Cables. Use good ones. As you may have noticed, I encountered two completely different and unrelated models of SATA cables that die unexpectedly and arrive DOA on regular. After the massive fail with AliExpress multi SATA cables, I realized how stupid it was to use them in the first place. I spared no expense on buying large quantities of the AKASA cables, thinking more price means more better. Wrong again, those cables should be illegal, that’s how shit they are. I learned the hard way that people use regular, fat-sleeved SATA cables for a reason.
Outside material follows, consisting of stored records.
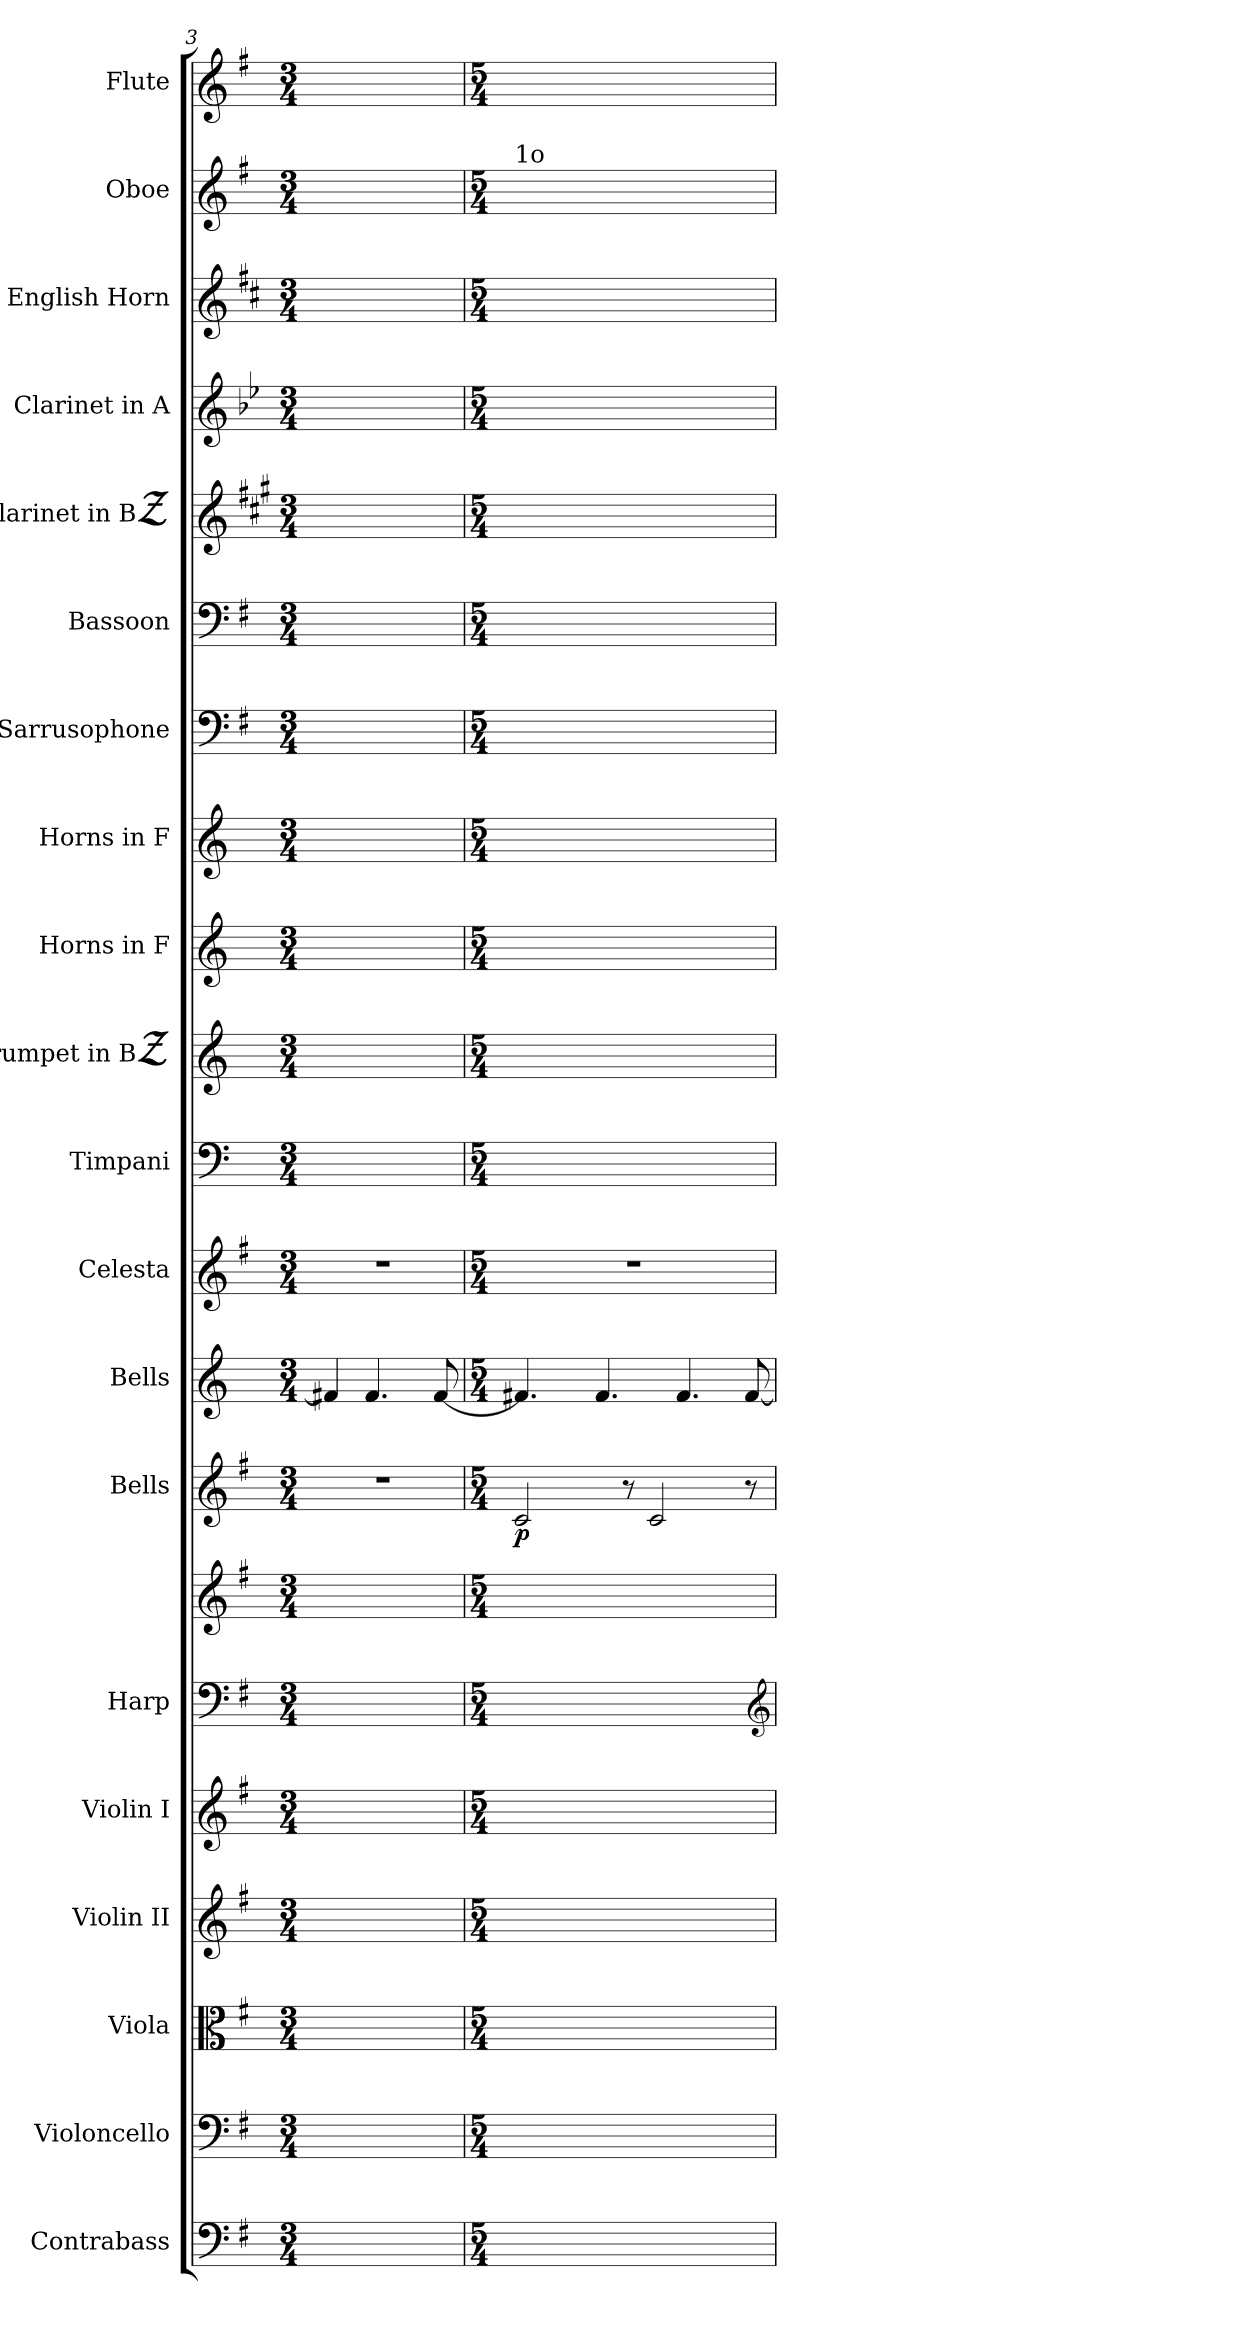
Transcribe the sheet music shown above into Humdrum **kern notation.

**kern	**kern	**kern	**kern	**kern	**kern	**kern	**kern	**dynam	**kern	**kern	**kern	**kern	**kern	**kern	**kern	**kern	**kern	**kern	**kern	**kern	**kern
*part20	*part19	*part18	*part17	*part16	*part15	*part15	*part14	*part14	*part13	*part12	*part11	*part10	*part9	*part8	*part7	*part6	*part5	*part4	*part3	*part2	*part1
*staff21	*staff20	*staff19	*staff18	*staff17	*staff16	*staff15	*staff14	*staff14	*staff13	*staff12	*staff11	*staff10	*staff9	*staff8	*staff7	*staff6	*staff5	*staff4	*staff3	*staff2	*staff1
*I"Contrabass	*I"Violoncello	*I"Viola	*I"Violin II	*I"Violin I	*I"Harp	*	*I"Bells	*	*I"Bells	*I"Celesta	*I"Timpani	*I"Trumpet in Bb	*I"Horns in F	*I"Horns in F	*I"Sarrusophone	*I"Bassoon	*I"Clarinet in Bb	*I"Clarinet in A	*I"English Horn	*I"Oboe	*I"Flute
*I'Cb.	*I'Vc.	*I'Vla.	*I'Vln. II	*I'Vln. I	*I'Hp	*	*	*	*	*I'Clst	*I'Timp.	*I'Tpt.	*I'Hn.	*I'Hn.	*I'Sarr.	*I'Bsn.	*I'Cl.	*I'Cl.	*I'C. A.	*I'Ob.	*I'Fl.
*clefF4	*clefF4	*clefC3	*clefG2	*clefG2	*clefF4	*clefG2	*clefG2	*	*clefG2	*clefG2	*clefF4	*clefG2	*clefG2	*clefG2	*clefF4	*clefF4	*clefG2	*clefG2	*clefG2	*clefG2	*clefG2
*ITrd7c12	*	*	*	*	*	*	*	*	*	*ITrd-7c-12	*	*ITrd1c2	*ITrd4c7	*ITrd4c7	*	*	*ITrd1c2	*ITrd2c3	*ITrd4c7	*	*
*k[f#]	*k[f#]	*k[f#]	*k[f#]	*k[f#]	*k[f#]	*k[f#]	*k[f#]	*	*k[]	*k[f#]	*k[]	*k[b-e-]	*k[b-]	*k[b-]	*k[f#]	*k[f#]	*k[f#]	*k[f#]	*k[f#]	*k[f#]	*k[f#]
*G:	*G:	*G:	*G:	*G:	*G:	*G:	*G:	*	*	*G:	*C:	*B-:	*F:	*F:	*G:	*G:	*G:	*G:	*G:	*G:	*G:
*M3/4	*M3/4	*M3/4	*M3/4	*M3/4	*M3/4	*M3/4	*M3/4	*	*M3/4	*M3/4	*M3/4	*M3/4	*M3/4	*M3/4	*M3/4	*M3/4	*M3/4	*M3/4	*M3/4	*M3/4	*M3/4
=3	=3	=3	=3	=3	=3	=3	=3	=3	=3	=3	=3	=3	=3	=3	=3	=3	=3	=3	=3	=3	=3
2.ryy	2.ryy	4%3ryy	4%3ryy	4%3ryy	4%3ryy	4%3ryy	4%3r	.	4f#X]	4%3r	4%3ryy	4%3ryy	4%3ryy	4%3ryy	4%3ryy	2.ryy	4ryy	4ryy	4%3ryy	4%3ryy	4%3ryy
.	.	.	.	.	.	.	.	.	4.f#	.	.	.	.	.	.	.	4ryy	4ryy	.	.	.
.	.	.	.	.	.	.	.	.	.	.	.	.	.	.	.	.	4ryy	4ryy	.	.	.
.	.	.	.	.	.	.	.	.	[8f#	.	.	.	.	.	.	.	.	.	.	.	.
=4	=4	=4	=4	=4	=4	=4	=4	=4	=4	=4	=4	=4	=4	=4	=4	=4	=4	=4	=4	=4	=4
*M5/4	*M5/4	*M5/4	*M5/4	*M5/4	*M5/4	*M5/4	*M5/4	*	*M5/4	*M5/4	*M5/4	*M5/4	*M5/4	*M5/4	*M5/4	*M5/4	*M5/4	*M5/4	*M5/4	*M5/4	*M5/4
!	!	!	!	!	!	!	!	!	!	!	!	!	!	!	!	!	!	!	!	!LO:TX:a:t=1o	!
2.ryy	4ryy	4%5ryy	4%5ryy	4%5ryy	4%5ryy	4%5ryy	2c	p	4.f#X]	4%5r	4%5ryy	4%5ryy	1ryy	4%5ryy	4%5ryy	4ryy	8ryy	8ryy	4ryy	4ryy	4%5ryy
.	.	.	.	.	.	.	.	.	.	.	.	.	.	.	.	.	8ryy	8ryy	.	.	.
.	4ryy	.	.	.	.	.	.	.	.	.	.	.	.	.	.	4ryy	4ryy	4ryy	4ryy	4ryy	.
.	.	.	.	.	.	.	.	.	4.f#	.	.	.	.	.	.	.	.	.	.	.	.
.	4ryy	.	.	.	.	.	8r	.	.	.	.	.	.	.	.	4ryy	4ryy	4ryy	4ryy	4ryy	.
.	.	.	.	.	.	.	2c	.	.	.	.	.	.	.	.	.	.	.	.	.	.
2ryy	4ryy	.	.	.	.	.	.	.	4.f#	.	.	.	.	.	.	4ryy	2ryy	2ryy	4ryy	4ryy	.
.	4ryy	.	.	.	.	.	.	.	.	.	.	.	4ryy	.	.	4ryy	.	.	4ryy	4ryy	.
.	.	.	.	.	.	.	8r	.	[8f#	.	.	.	.	.	.	.	.	.	.	.	.
*	*	*	*	*	*clefG2	*	*	*	*	*	*	*	*	*	*	*	*	*	*	*	*
=	=	=	=	=	=	=	=	=	=	=	=	=	=	=	=	=	=	=	=	=	=
*-	*-	*-	*-	*-	*-	*-	*-	*-	*-	*-	*-	*-	*-	*-	*-	*-	*-	*-	*-	*-	*-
Storage Spaces are not consumer ready. Running three Storage Spaces instances in those two years convinced me that it is a capable tool. All of those instances, however, still require maintenance that has to be run from PowerShell. I can’t imagine to ever recommend to an average Joe that they can safely use Storage Spaces without worrying about their data. The parity implementation when used through UI is absolutely terrible and suggesting to any user to use drive pools is questionable at best. There is nothing like “accidentally deleting a folder” with arrays. If you fuck up, it’s all gone irreversibly. Whenever I’m thinking maybe I could deploy this somewhere, I remember about my parents in their fifties collecting surprising amount of pictures from their travels. They actually go through these with their peers and I can’t imagine they would suffer a data loss that would take all of this away from them. See, at 30, if you lose everything, you have a lot of time to rebuild it. At 55 after beating cancer and with questionable prognosis, you simply can’t afford to lose your digital wealth, since many of those moments or opportunities you won’t have time to relive again. I have automated backups set up for them that are often more paranoid than mine. At no point would I ever risk deploying Storage Spaces there. SS will not even send you an email when stuff breaks. It’s simply not suited for regular users.